- Directed by: Hugh Harman
- Starring: Harry E. Lang Sara Berner Billy Bletcher The Sportsmen Quartet
- Music by: Scott Bradley
- Color process: Technicolor
- Production company: MGM Cartoons
- Distributed by: Metro-Goldwyn-Mayer
- Release date: July 5, 1941;
- Running time: 9 minutes
- Language: English

= The Alley Cat (1941 film) =

The Alley Cat is a 1941 American animated short film released by Metro-Goldwyn-Mayer. Directed by Hugh Harman, the film centers on Butch, and Toodles Galore, who were subsequently integrated as recurring characters into the Tom and Jerry series of shorts (start in Baby Puss (1943)).

==Plot==
Butch is a black male alley cat who is instantly smitten with Toodles, a gorgeous, white female cat he sees on the balcony of her wealthy family's penthouse apartment on Park Avenue. He serenades her, but the butler sends the family's bulldog Rover after him.

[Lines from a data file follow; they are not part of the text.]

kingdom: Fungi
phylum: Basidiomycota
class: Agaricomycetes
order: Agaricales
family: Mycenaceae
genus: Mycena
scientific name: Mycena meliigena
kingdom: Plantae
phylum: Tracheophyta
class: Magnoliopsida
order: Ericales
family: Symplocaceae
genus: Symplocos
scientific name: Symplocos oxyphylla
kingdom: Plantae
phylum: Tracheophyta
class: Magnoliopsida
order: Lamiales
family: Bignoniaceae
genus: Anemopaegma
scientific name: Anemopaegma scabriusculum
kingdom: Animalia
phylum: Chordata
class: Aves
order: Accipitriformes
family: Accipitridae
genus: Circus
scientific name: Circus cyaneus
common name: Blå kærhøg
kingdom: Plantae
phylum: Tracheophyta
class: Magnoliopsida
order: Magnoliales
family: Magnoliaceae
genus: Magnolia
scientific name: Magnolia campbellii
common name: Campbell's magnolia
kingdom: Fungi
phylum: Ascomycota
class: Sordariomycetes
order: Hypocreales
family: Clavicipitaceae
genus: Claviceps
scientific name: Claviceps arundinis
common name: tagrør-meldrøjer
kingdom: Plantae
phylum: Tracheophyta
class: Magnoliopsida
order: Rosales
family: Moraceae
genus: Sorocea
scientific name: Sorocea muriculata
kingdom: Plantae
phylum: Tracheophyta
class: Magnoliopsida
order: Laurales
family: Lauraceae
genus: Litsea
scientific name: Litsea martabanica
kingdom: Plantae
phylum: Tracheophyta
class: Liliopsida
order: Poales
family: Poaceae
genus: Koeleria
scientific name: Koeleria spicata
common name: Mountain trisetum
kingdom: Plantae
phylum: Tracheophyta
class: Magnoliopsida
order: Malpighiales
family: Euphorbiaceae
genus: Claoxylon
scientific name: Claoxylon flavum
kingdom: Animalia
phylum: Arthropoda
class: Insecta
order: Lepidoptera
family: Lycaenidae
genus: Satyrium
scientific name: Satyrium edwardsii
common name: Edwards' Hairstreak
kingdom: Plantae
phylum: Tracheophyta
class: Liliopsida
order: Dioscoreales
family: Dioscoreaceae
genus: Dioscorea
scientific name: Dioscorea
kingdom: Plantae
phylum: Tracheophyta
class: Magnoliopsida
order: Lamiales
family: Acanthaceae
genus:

A long, fast-paced chase ensues, with Rover being outwitted by Butch every time, and the chase ends with the butler accidentally hitting Rover with a broom when the dog chases Butch, causing Rover to turn against the butler out of anger. Once Rover and the butler are out of the way, Butch makes it into the apartment to dance with his new love.